Dune is Duncan and Peter Lloyd’s project outside of their family’s Coriole label, exploring the sandy soils of Blewitt Springs. A blend of Vale hero varieties with a dash of climate-apt touriga, this melds wild berries, spice and earthy scents in a bright, midweight wine with fine but grippy tannins.
Tasting note
Common companions, shiraz, grenache and mataro are joined here by a splash of touriga nacional. This sits more towards the midweight camp, with bright and crunchy red fruit notes with some blueberry, boysenberry and red florals accented by cracked earth, ferrous notes, white pepper and brown cardamom. It’s a terrifically bright but flavoursome wine, with a sneakily grippy line of fine tannin adding savoury interest and making it a brilliant foil for food.
Themes of this wine
Syrah/Shiraz
Shiraz dominates the Australian wine industry, accounting for nearly a third of this country’s vines. The grape’s traditional home is in France’s Northern Rhône, with wines that combine elegance and power, while Australia is perhaps best known for the muscular styles from warmer areas.

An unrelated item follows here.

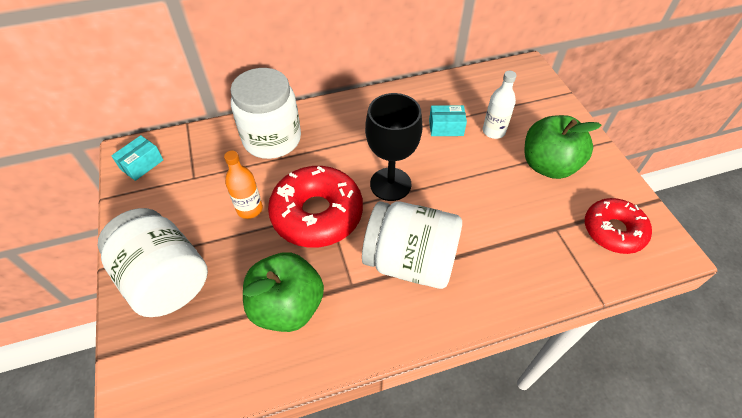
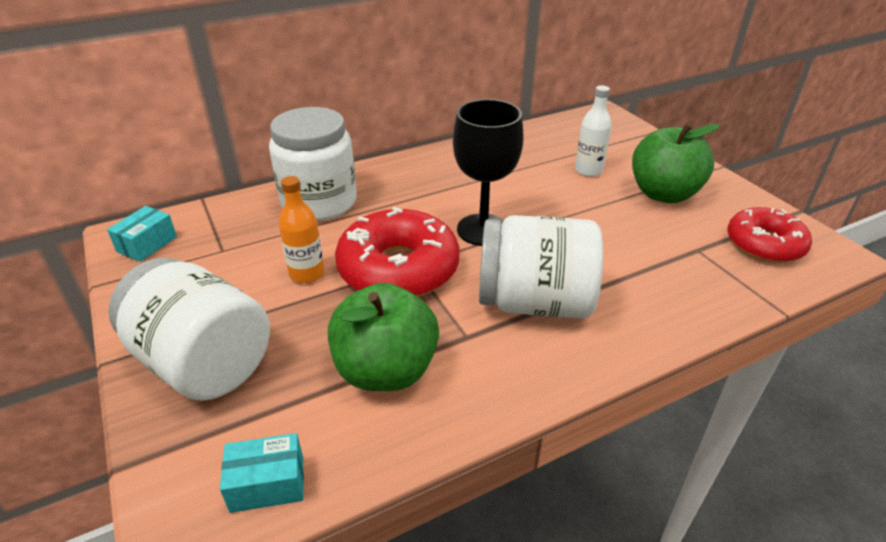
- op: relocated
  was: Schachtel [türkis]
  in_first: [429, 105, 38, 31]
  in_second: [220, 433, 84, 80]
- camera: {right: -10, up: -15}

Today, drinkers of Australian shiraz are spoilt for choice with expressions ranging from the elegant and spicy to the monumental.
Grenache
The great grape of the Southern Rhône, grenache, has also found many homes around the world, from Spain, to Italy, to California, while Australia is home to the world’s oldest productive grenache vines, planted in 1948. Today, a renaissance is seeing the grape championed, with makers in McLaren Vale arguably turning out the most compelling examples.
Mourvèdre/mataro
Mourvèdre has been in this country as long as any variety, but it has often been sunk into blends, playing a vital role but rarely grabbing the mic. And while that remains the destination for most of this darkly fruited and tannic grape, it can play a pivotal role in those wines, and gets the occasional outing solo in both red and rosé wines. As with many grapes typically used for blending, mourvèdre has a distinct personality. It is a variety that is often strong in tannic structure, quite dark fruited and spicy, often with an almost animal and wild herb aroma. This will naturally depend a little on site and winemaking, with the grape commonly made into rosé that shows none of that wildness, instead typically displaying red berry notes, though the wines are often still blends.
Touriga Nacional
Touriga nacional is best known as a Port variety, but it can play a compelling role in table wines, too. Although the grape has been planted in this country for a long time, it typically slipped into blends – mostly fortified –unacknowledged. With intense fruit in a blueberry and dark berry spectrum, touriga nacional typically also shows a lifted fragrance of violets in a wine’s youth, and it can have both leathery and minty notes. Tannins are a big feature of the variety, so expect a drying and grippy palate on most wines.
McLaren Vale
While it couldn’t feel any more removed from city life, the McLaren Vale wine region is actually inside Adelaide’s metropolitan area. And although the township itself is only 40 minutes by car from central Adelaide and vineyards brush up against ever-encroaching housing, McLaren Vale remains unaffected by the urban sprawl. With deeply etched history, the Vale has a slow-paced sense of calm and an extraordinary wealth of untrammelled beauty. It is home to some of this country’s most beautifully pristine beaches, as well as some of the world’s most forward-thinking grape-growers and winemakers. And with over 80 cellar doors, it is an essential destination for wine lovers – and anyone else, for that matter.